South Korea’s president, Park Geun-hye, called the detonation, which Seoul estimated as the North’s biggest-ever explosive yield, an act of “fanatic recklessness”.
The North’s boast of a technologically game-changing nuclear test defies both tough international sanctions and long-standing diplomatic pressure to curb its nuclear ambitions.
Hours after Seoul noted unusual seismic activity near the North’s north-eastern nuclear test site, Pyongyang said in its state-run media that a test had “finally examined and confirmed the structure and specific features of movement of [a] nuclear warhead that has been standardised to be able to be mounted on strategic ballistic rockets”.
“The standardisation of the nuclear warhead will enable [North Korea] to produce at will and as many as it wants a variety of smaller, lighter and diversified nuclear warheads of higher strike power,” the North said.
“This has definitely put on a higher level [the North’s] technology of mounting nuclear warheads on ballistic rockets.”
North Korea protects its nuclear programme as a closely guarded state secret, and the claims about advancements made in its testing could not be independently verified.
But they centre on a technological mystery that has long bedeviled outside experts: How far has North Korea got in efforts to consistently shrink down nuclear warheads so they can fit on long-range missiles?
South Korea’s main spy agency told politicians in a closed-door briefing after the test that it does not think Pyongyang currently has the ability to develop miniaturised nuclear weapons which can be mounted on ballistic missiles, but intelligence officials expressed worries that the North’s efforts to do so are progressing quicker than previously thought, said Kim Byungkee, of the opposition Minjoo Party.
South Korea’s weather agency said the explosive yield of the North Korean blast would have been 10 to 12 kilotons, or 70-80 per cent of the force of the 15-kiloton atomic bomb the US dropped on the Japanese city of Hiroshima in 1945. The North’s fourth test was an estimated six kilotons.
A 5.0 magnitude earthquake on Friday is the largest of the four past quakes associated with North Korean nuclear tests, according to South Korea’s weather agency.
North Korean leader Kim Jong Un has overseen a robust increase in the number and kinds of missiles tested this year. Not only has the range of the weapons successfully tested jumped significantly, but the country is working to perfect new platforms for launching them – submarines and mobile launchers – giving the North greater ability to threaten the tens of thousands of US troops stationed throughout Asia.

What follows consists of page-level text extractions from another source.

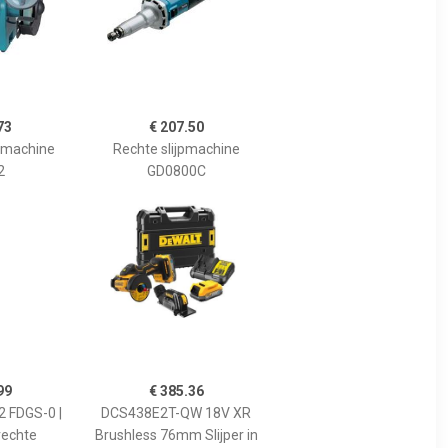
73
€ 207.50
pmachine
Rechte slijpmachine
2
GD0800C
99
€ 385.36
 FDGS-0 |
DCS438E2T-QW 18V XR
rechte
Brushless 76mm Slijper in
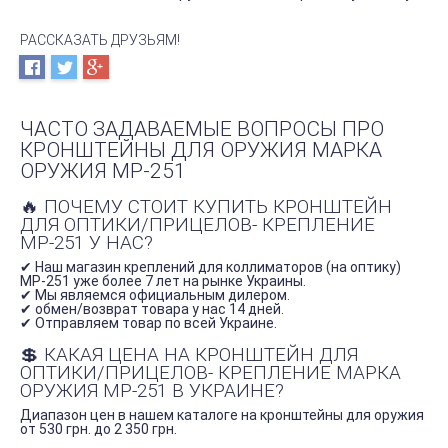
РАССКАЗАТЬ ДРУЗЬЯМ!
ЧАСТО ЗАДАВАЕМЫЕ ВОПРОСЫ ПРО
КРОНШТЕЙНЫ ДЛЯ ОРУЖИЯ МАРКА
ОРУЖИЯ МР-251
🔥 ПОЧЕМУ СТОИТ КУПИТЬ КРОНШТЕЙН
ДЛЯ ОПТИКИ/ПРИЦЕЛОВ- КРЕПЛЕНИЕ
МР-251 У НАС?
✔ Наш магазин креплений для коллиматоров (на оптику)
МР-251 уже более 7 лет на рынке Украины.
✔ Мы являемся официальным дилером.
✔ обмен/возврат товара у нас 14 дней.
✔ Отправляем товар по всей Украине.
💲 КАКАЯ ЦЕНА НА КРОНШТЕЙН ДЛЯ
ОПТИКИ/ПРИЦЕЛОВ- КРЕПЛЕНИЕ МАРКА
ОРУЖИЯ МР-251 В УКРАИНЕ?
Диапазон цен в нашем каталоге на кронштейны для оружия
от 530 грн. до 2 350 грн.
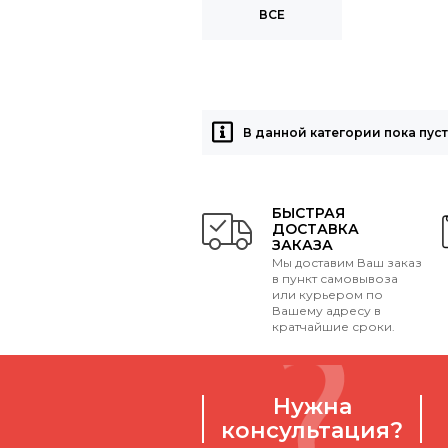
ВСЕ
В данной категории пока пус
БЫСТРАЯ
ДОСТАВКА
ЗАКАЗА
Мы доставим Ваш заказ
в пункт самовывоза
или курьером по
Вашему адресу в
кратчайшие сроки.
Нужна
консультация?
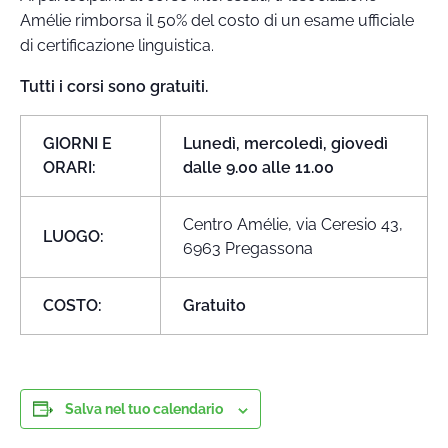
Amélie rimborsa il 50% del costo di un esame ufficiale
di certificazione linguistica.
Tutti i corsi sono gratuiti.
GIORNI E
Lunedì, mercoledì, giovedì
ORARI:
dalle 9.00 alle 11.00
Centro Amélie, via Ceresio 43,
LUOGO:
6963 Pregassona
COSTO:
Gratuito
Salva nel tuo calendario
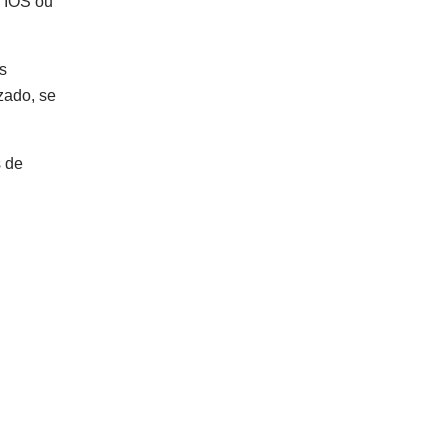
, IOS ou
s
izado, se
s de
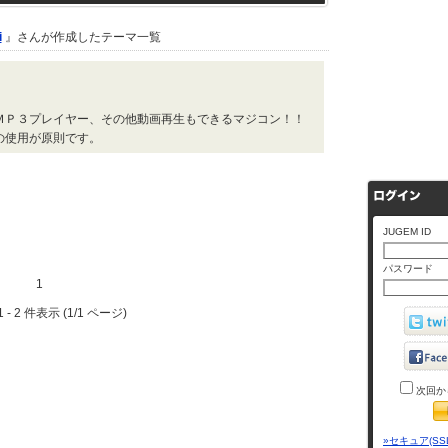
i
』さんが作成したテーマ一覧
ＭＰ３プレイヤー、その他動画再生もできるマジコン！！
の使用が原則です。
JUGEM ID
パスワード
1
 - 2 件表示 (1/1 ページ)
次回か
»セキュア(SS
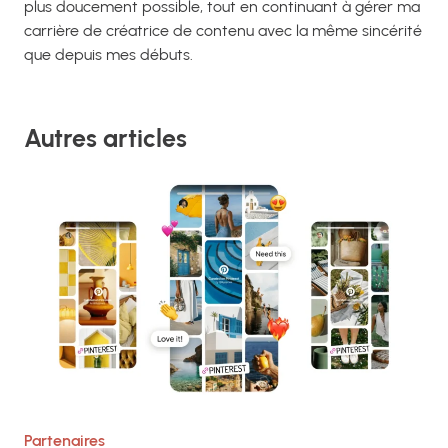
plus doucement possible, tout en continuant à gérer ma
carrière de créatrice de contenu avec la même sincérité
que depuis mes débuts.
Autres articles
Partenaires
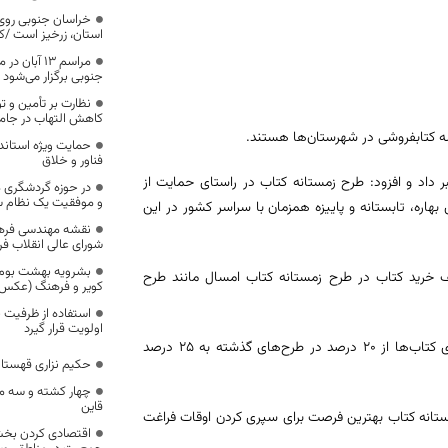
خراسان جنوبی روی 
استان، زرخیز است /ک
مراسم ۱۳ آ
جنوبی برگزار می‌شود
نظارت بر تأمین و ت
کاهش التهاب در جام
حمایت ویژه استاند
فناور و خلاق
انه کتاب ۹۹ از امروز (نهم اسفند) خبر داد و افزود: طرح زمستانه کتاب در راستای حمایت از
در حوزه گردشگری 
و موفقیت یک نظام 
اره، تابستانه و پاییزه همزمان با سراسر کشور در این
نقشه مهندسی فرهن
شورای عالی انقلاب ف
بشرویه بهشت بوم گ
اسفند اجرا می‌شود گفت: سقف خرید کتاب در طرح زمستانه کتاب امسال مانند طرح
کویر و فرهنگ (عکس
استفاده از ظرفیت 
اولویت قرار گیرد
مدیرکل فرهنگ و ارشاد اسلامی خراسان جنوبی بیان کرد: میزان یارانه خرید برای کتاب‌ها از ۲۰ درصد در طرح‌های گذشته به ۲۵ درصد
حکیم نزاری قهستان
چهار کشته و سه م
قاین
 زمستانه کتاب بهترین فرصت برای سپری کردن اوقات فراغت
اقتصادی کردن بخش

The country is thought to have a handful of rudimentary nuclear bombs and has spent decades trying to perfect a multi-stage, long-range missile to eventually carry smaller versions of those bombs. But its miniaturisation abilities are a mystery.
After several failures, North Korea put its first satellite into space with a long-range rocket launched in December 2012, and has since launched another satellite on a similar rocket. Experts say that ballistic missiles and rockets in satellite launches share similar bodies, engines and other technology.
In January, North Korea claimed to have conducted a hydrogen bomb test, but many foreign governments and experts were sceptical about the claim. After that test, some analysts said the country was likely to need only a couple more test explosions before acquiring a miniaturised warhead that could be mounted on a long-range missile.